We found disorganization in the sequence of health workers seen by the patients at this health center. There were neither defined triage nor check-in personnel. Which health worker triaged the patient had no significant correlation with the symptoms reported nor the diagnosis the patients received. This lack of defined triage personnel is potentially a large contributor to the long wait times. Efficient triage can cut down on the number of health providers seen by patients by directing patients to the needed provider. Plus, more organized management of check-ins can likely help reduce the backlog of patients in the morning by efficiently utilizing all the health providers, circumventing other bottlenecks. Studies in Sub-Saharan Africa and in resource-constrained settings have shown how well organized triage can increase patient and staff satisfaction [1, 13, 1720]. Similar studies have also demonstrated that low-level health workers in resource-limited settings, with proper training, can reliably perform triage [21].

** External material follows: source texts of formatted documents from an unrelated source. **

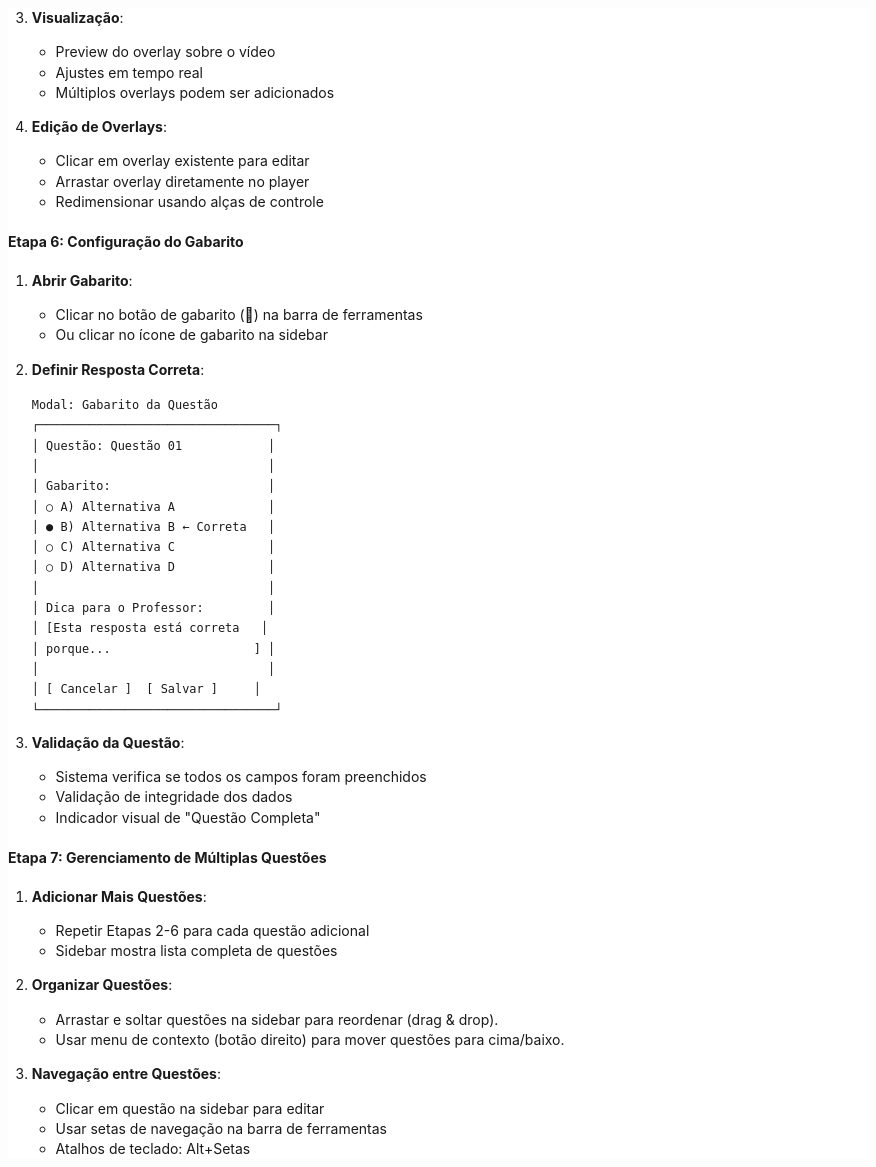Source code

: 3.  **Visualização**:
    *   Preview do overlay sobre o vídeo
    *   Ajustes em tempo real
    *   Múltiplos overlays podem ser adicionados

4.  **Edição de Overlays**:
    *   Clicar em overlay existente para editar
    *   Arrastar overlay diretamente no player
    *   Redimensionar usando alças de controle

#### Etapa 6: Configuração do Gabarito

1.  **Abrir Gabarito**:
    *   Clicar no botão de gabarito (📝) na barra de ferramentas
    *   Ou clicar no ícone de gabarito na sidebar

2.  **Definir Resposta Correta**:
    ```
    Modal: Gabarito da Questão
    ┌─────────────────────────────────┐
    │ Questão: Questão 01            │
    │                                │
    │ Gabarito:                      │
    │ ○ A) Alternativa A             │
    │ ● B) Alternativa B ← Correta   │
    │ ○ C) Alternativa C             │
    │ ○ D) Alternativa D             │
    │                                │
    │ Dica para o Professor:         │
    │ [Esta resposta está correta   │
    │ porque...                    ] │
    │                                │
    │ [ Cancelar ]  [ Salvar ]     │
    └─────────────────────────────────┘
    ```

3.  **Validação da Questão**:
    *   Sistema verifica se todos os campos foram preenchidos
    *   Validação de integridade dos dados
    *   Indicador visual de "Questão Completa"

#### Etapa 7: Gerenciamento de Múltiplas Questões

1.  **Adicionar Mais Questões**:
    *   Repetir Etapas 2-6 para cada questão adicional
    *   Sidebar mostra lista completa de questões

2.  **Organizar Questões**:
    *   Arrastar e soltar questões na sidebar para reordenar (drag & drop).
    *   Usar menu de contexto (botão direito) para mover questões para cima/baixo.

3.  **Navegação entre Questões**:
    *   Clicar em questão na sidebar para editar
    *   Usar setas de navegação na barra de ferramentas
    *   Atalhos de teclado: Alt+Setas
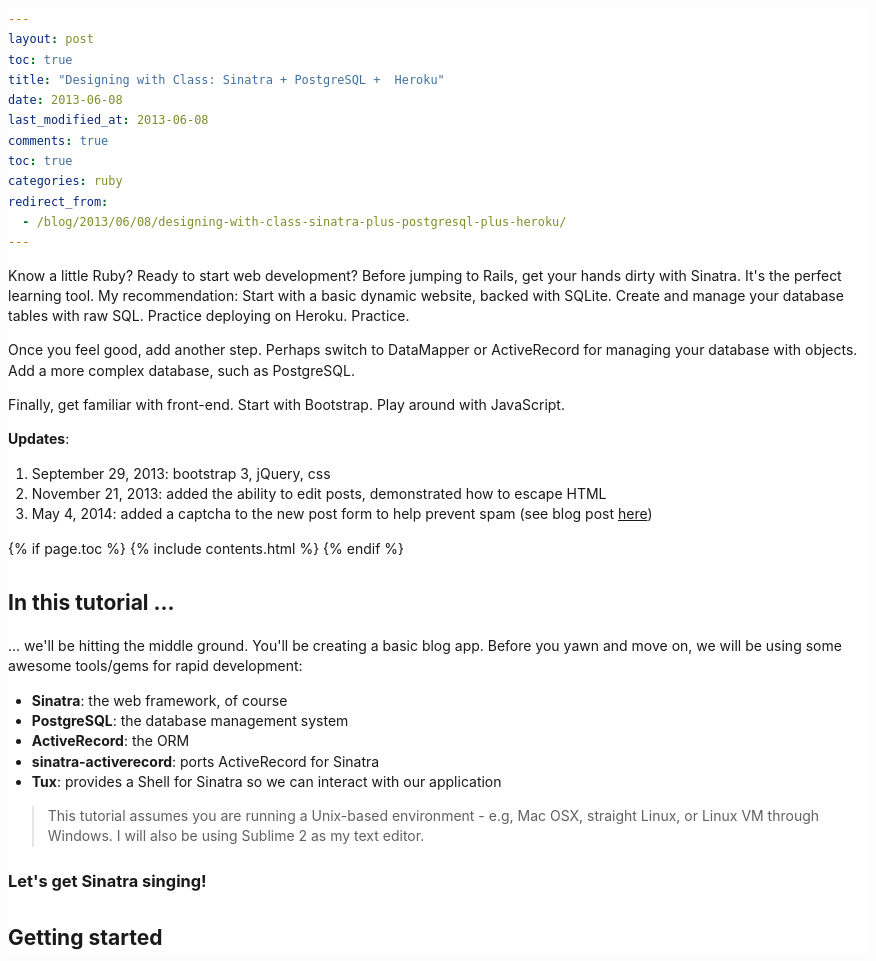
 ```yaml
---
layout: post
toc: true
title: "Designing with Class: Sinatra + PostgreSQL +  Heroku"
date: 2013-06-08
last_modified_at: 2013-06-08
comments: true
toc: true
categories: ruby
redirect_from:
  - /blog/2013/06/08/designing-with-class-sinatra-plus-postgresql-plus-heroku/
---
```


Know a little Ruby? Ready to start web development? Before jumping to Rails, get your hands dirty with Sinatra. It's the perfect learning tool. My recommendation: Start with a basic dynamic website, backed with SQLite. Create and manage your database tables with raw SQL. Practice deploying on Heroku. Practice.

Once you feel good, add another step. Perhaps switch to DataMapper or ActiveRecord for managing your database with objects. Add a more complex database, such as  PostgreSQL.

Finally, get familiar with front-end. Start with Bootstrap. Play around with JavaScript.

**Updates**:

1. September 29, 2013: bootstrap 3, jQuery, css
2. November 21, 2013: added the ability to edit posts, demonstrated how to escape HTML
3. May 4, 2014: added a captcha to the new post form to help prevent spam (see blog post [here](http://mherman.org/blog/2014/05/04/adding-a-captcha-to-sinatra-to-minimize-spam/))

{% if page.toc %}
{% include contents.html %}
{% endif %}

## In this tutorial ...

… we'll be hitting the middle ground. You'll be creating a basic blog app. Before you yawn and move on, we will be using some awesome tools/gems for rapid development:

- **Sinatra**: the web framework, of course
- **PostgreSQL**: the database management system
- **ActiveRecord**: the ORM
- **sinatra-activerecord**: ports ActiveRecord for Sinatra
- **Tux**: provides a Shell for Sinatra so we can interact with our application

> This tutorial assumes you are running a Unix-based environment - e.g, Mac OSX, straight Linux, or Linux VM through Windows. I will also be using Sublime 2 as my text editor.

### Let's get Sinatra singing!

## Getting started
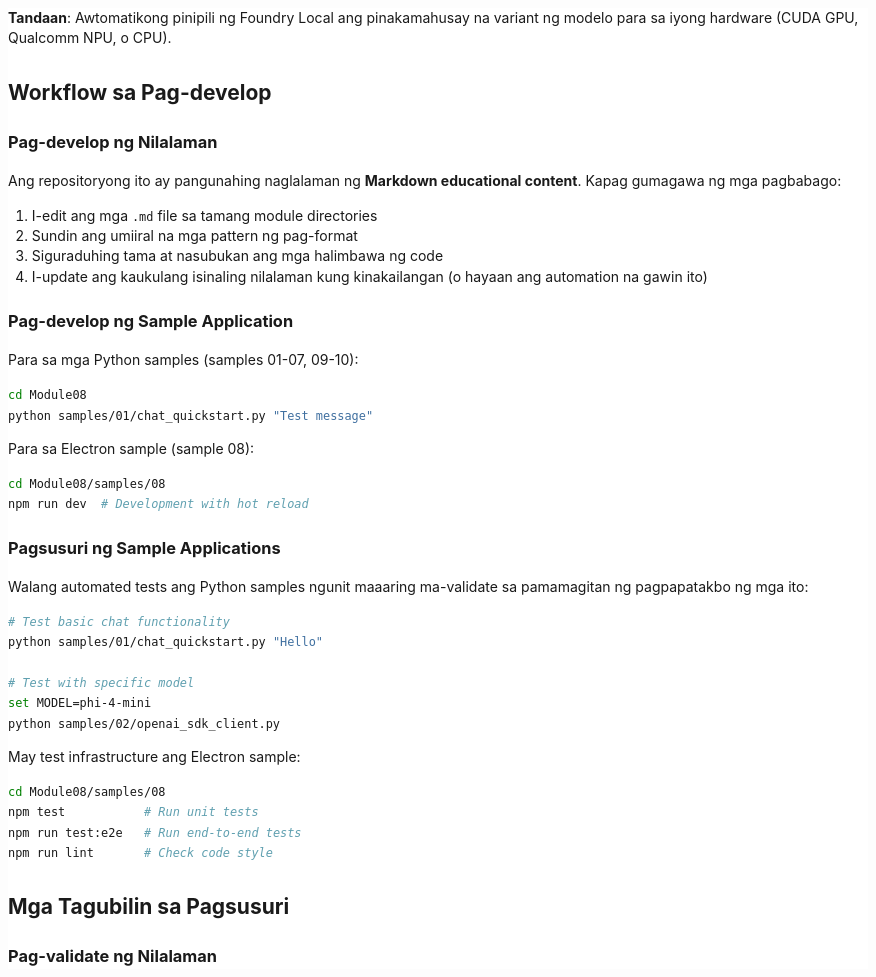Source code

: **Tandaan**: Awtomatikong pinipili ng Foundry Local ang pinakamahusay na variant ng modelo para sa iyong hardware (CUDA GPU, Qualcomm NPU, o CPU).

## Workflow sa Pag-develop

### Pag-develop ng Nilalaman

Ang repositoryong ito ay pangunahing naglalaman ng **Markdown educational content**. Kapag gumagawa ng mga pagbabago:

1. I-edit ang mga `.md` file sa tamang module directories
2. Sundin ang umiiral na mga pattern ng pag-format
3. Siguraduhing tama at nasubukan ang mga halimbawa ng code
4. I-update ang kaukulang isinaling nilalaman kung kinakailangan (o hayaan ang automation na gawin ito)

### Pag-develop ng Sample Application

Para sa mga Python samples (samples 01-07, 09-10):
```bash
cd Module08
python samples/01/chat_quickstart.py "Test message"
```

Para sa Electron sample (sample 08):
```bash
cd Module08/samples/08
npm run dev  # Development with hot reload
```

### Pagsusuri ng Sample Applications

Walang automated tests ang Python samples ngunit maaaring ma-validate sa pamamagitan ng pagpapatakbo ng mga ito:
```bash
# Test basic chat functionality
python samples/01/chat_quickstart.py "Hello"

# Test with specific model
set MODEL=phi-4-mini
python samples/02/openai_sdk_client.py
```

May test infrastructure ang Electron sample:
```bash
cd Module08/samples/08
npm test           # Run unit tests
npm run test:e2e   # Run end-to-end tests
npm run lint       # Check code style
```

## Mga Tagubilin sa Pagsusuri

### Pag-validate ng Nilalaman
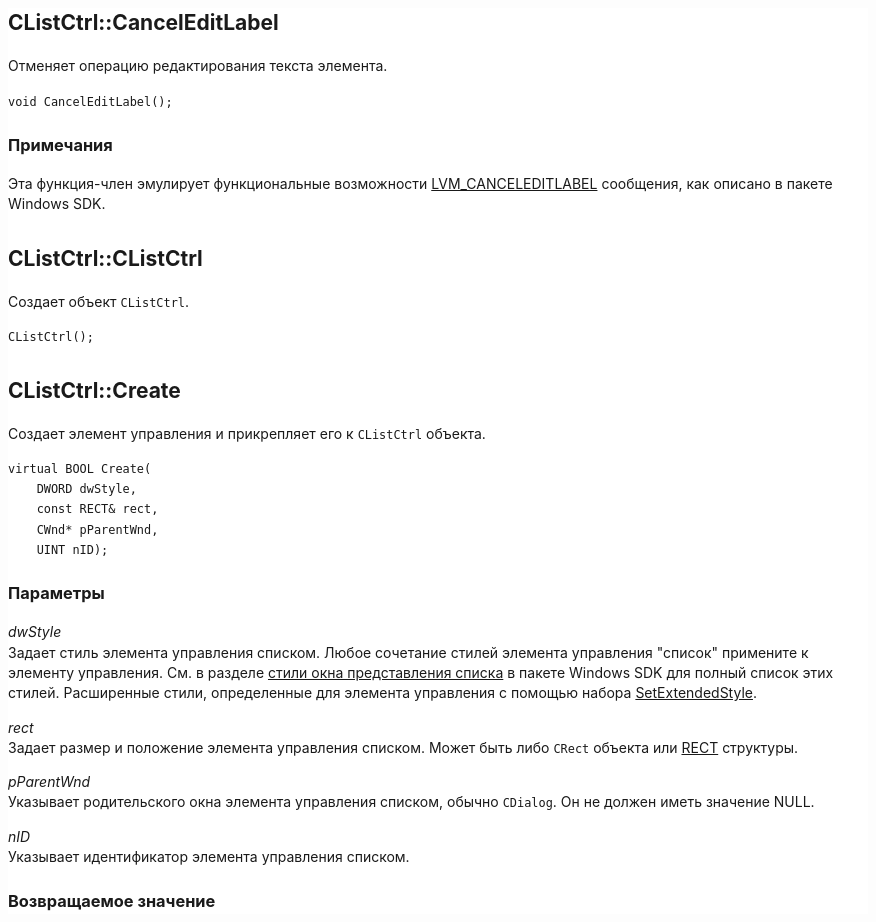 ## <a name="canceleditlabel"></a>  CListCtrl::CancelEditLabel

Отменяет операцию редактирования текста элемента.

```
void CancelEditLabel();
```

### <a name="remarks"></a>Примечания

Эта функция-член эмулирует функциональные возможности [LVM_CANCELEDITLABEL](/windows/desktop/Controls/lvm-canceleditlabel) сообщения, как описано в пакете Windows SDK.

## <a name="clistctrl"></a>  CListCtrl::CListCtrl

Создает объект `CListCtrl`.

```
CListCtrl();
```

## <a name="create"></a>  CListCtrl::Create

Создает элемент управления и прикрепляет его к `CListCtrl` объекта.

```
virtual BOOL Create(
    DWORD dwStyle,
    const RECT& rect,
    CWnd* pParentWnd,
    UINT nID);
```

### <a name="parameters"></a>Параметры

*dwStyle*<br/>
Задает стиль элемента управления списком. Любое сочетание стилей элемента управления "список" примените к элементу управления. См. в разделе [стили окна представления списка](/windows/desktop/Controls/list-view-window-styles) в пакете Windows SDK для полный список этих стилей. Расширенные стили, определенные для элемента управления с помощью набора [SetExtendedStyle](#setextendedstyle).

*rect*<br/>
Задает размер и положение элемента управления списком. Может быть либо `CRect` объекта или [RECT](/previous-versions/dd162897\(v=vs.85\)) структуры.

*pParentWnd*<br/>
Указывает родительского окна элемента управления списком, обычно `CDialog`. Он не должен иметь значение NULL.

*nID*<br/>
Указывает идентификатор элемента управления списком.

### <a name="return-value"></a>Возвращаемое значение
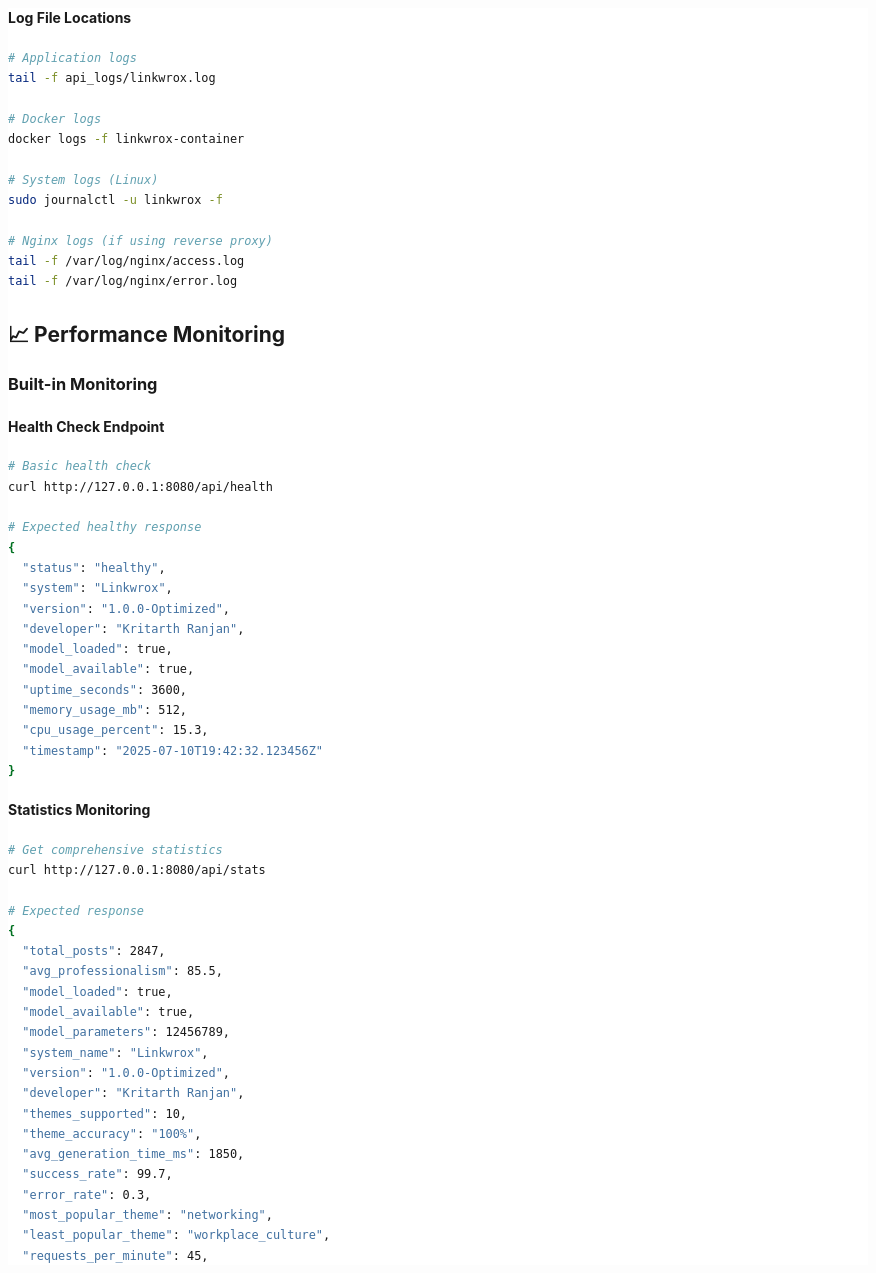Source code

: #### Log File Locations
```bash
# Application logs
tail -f api_logs/linkwrox.log

# Docker logs
docker logs -f linkwrox-container

# System logs (Linux)
sudo journalctl -u linkwrox -f

# Nginx logs (if using reverse proxy)
tail -f /var/log/nginx/access.log
tail -f /var/log/nginx/error.log
```

## 📈 Performance Monitoring

### Built-in Monitoring

#### Health Check Endpoint
```bash
# Basic health check
curl http://127.0.0.1:8080/api/health

# Expected healthy response
{
  "status": "healthy",
  "system": "Linkwrox",
  "version": "1.0.0-Optimized",
  "developer": "Kritarth Ranjan",
  "model_loaded": true,
  "model_available": true,
  "uptime_seconds": 3600,
  "memory_usage_mb": 512,
  "cpu_usage_percent": 15.3,
  "timestamp": "2025-07-10T19:42:32.123456Z"
}
```

#### Statistics Monitoring
```bash
# Get comprehensive statistics
curl http://127.0.0.1:8080/api/stats

# Expected response
{
  "total_posts": 2847,
  "avg_professionalism": 85.5,
  "model_loaded": true,
  "model_available": true,
  "model_parameters": 12456789,
  "system_name": "Linkwrox",
  "version": "1.0.0-Optimized",
  "developer": "Kritarth Ranjan",
  "themes_supported": 10,
  "theme_accuracy": "100%",
  "avg_generation_time_ms": 1850,
  "success_rate": 99.7,
  "error_rate": 0.3,
  "most_popular_theme": "networking",
  "least_popular_theme": "workplace_culture",
  "requests_per_minute": 45,
```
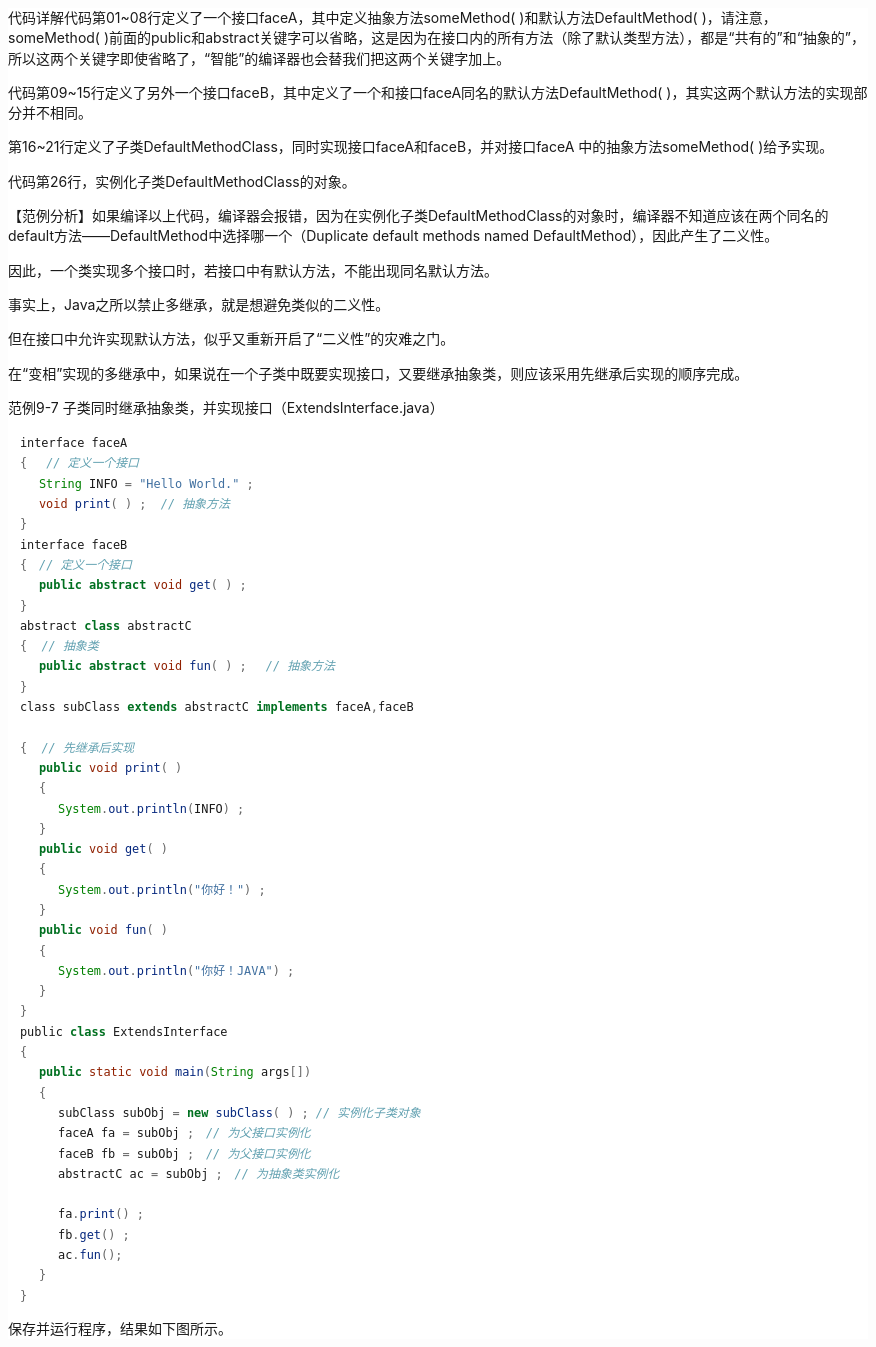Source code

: 代码详解代码第01~08行定义了一个接口faceA，其中定义抽象方法someMethod( )和默认方法DefaultMethod( )，请注意，someMethod( )前面的public和abstract关键字可以省略，这是因为在接口内的所有方法（除了默认类型方法），都是“共有的”和“抽象的”，所以这两个关键字即使省略了，“智能”的编译器也会替我们把这两个关键字加上。

代码第09~15行定义了另外一个接口faceB，其中定义了一个和接口faceA同名的默认方法DefaultMethod( )，其实这两个默认方法的实现部分并不相同。

第16~21行定义了子类DefaultMethodClass，同时实现接口faceA和faceB，并对接口faceA 中的抽象方法someMethod( )给予实现。

代码第26行，实例化子类DefaultMethodClass的对象。

【范例分析】如果编译以上代码，编译器会报错，因为在实例化子类DefaultMethodClass的对象时，编译器不知道应该在两个同名的default方法——DefaultMethod中选择哪一个（Duplicate default methods named DefaultMethod），因此产生了二义性。

因此，一个类实现多个接口时，若接口中有默认方法，不能出现同名默认方法。

事实上，Java之所以禁止多继承，就是想避免类似的二义性。

但在接口中允许实现默认方法，似乎又重新开启了“二义性”的灾难之门。

在“变相”实现的多继承中，如果说在一个子类中既要实现接口，又要继承抽象类，则应该采用先继承后实现的顺序完成。

范例9-7 子类同时继承抽象类，并实现接口（ExtendsInterface.java）
```java
　interface faceA 
　{　 // 定义一个接口
　　 String INFO = "Hello World." ;
　　 void print( ) ;  // 抽象方法
　}
　interface faceB 
　{　// 定义一个接口
　　 public abstract void get( ) ;
　}
　abstract class abstractC 
　{  // 抽象类
　　 public abstract void fun( ) ;　 // 抽象方法
　}
　class subClass extends abstractC implements faceA,faceB 

　{  // 先继承后实现
　　 public void print( ) 
　　 {
　　　  System.out.println(INFO) ;
　　 }
　　 public void get( ) 
　　 {
　　　  System.out.println("你好！") ;
　　 }
　　 public void fun( ) 
　　 {
　　　  System.out.println("你好！JAVA") ;
　　 }
　}
　public class ExtendsInterface
　{
　　 public static void main(String args[]) 
　　 {
　　　  subClass subObj = new subClass( ) ; // 实例化子类对象
　　　  faceA fa = subObj ;　// 为父接口实例化
　　　  faceB fb = subObj ;　// 为父接口实例化
　　　  abstractC ac = subObj ;　// 为抽象类实例化
　
　　　  fa.print() ;
　　　  fb.get() ;
　　　  ac.fun();
　　 }
　}
```
保存并运行程序，结果如下图所示。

In line with these recommendations, a program is currently being implemented to train, deploy, and support an enhanced cadre of Pharmacy Assistants in low-resource health centers in Malawi. This three-year initiative, currently in progress, will train and deploy facility-based pharmacy staff, provide supply chain capacity building to multiple districts in Malawi, and improve reporting of logistical data. Additionally, this program will also serve as a model for other low- and middle-income countries (LMICs) for improving care at their low-resource health centers.

A weakness in this study that deserves mention is our use of a health provider-filled questionnaire instead of a researcher-filled questionnaire, creating the possibility of inaccurate time reporting and inconsistencies in how times were recorded. On the other hand, there are strengths in the study that also deserve mention: (1) there was a large sample size; (2) the study was done over a period of 5 days and so we were better able to measure variations and patterns over an entire week; and (3) the questionnaire recorded initials of the health providers instead of just their titles, allowing us to pinpoint any discrepancies in time recording as well as to better understand variations between providers.

Conclusion

This study highlights challenges faced at a rural center in Malawi. Patients often travel long-distances to seek medical care when they or their child are ill and on average wait nearly 2 h for a few minutes of interaction with a healthcare provider. Over 10 % of the time, these patients leave the center without the medicines prescribed for treatment. By removing bottlenecks, health centers can reduce wait times and potentially treat more patients. Additionally, having dedicated personnel such as a trained, certified pharmacy workers can improve drug stock management and reduce stock outs.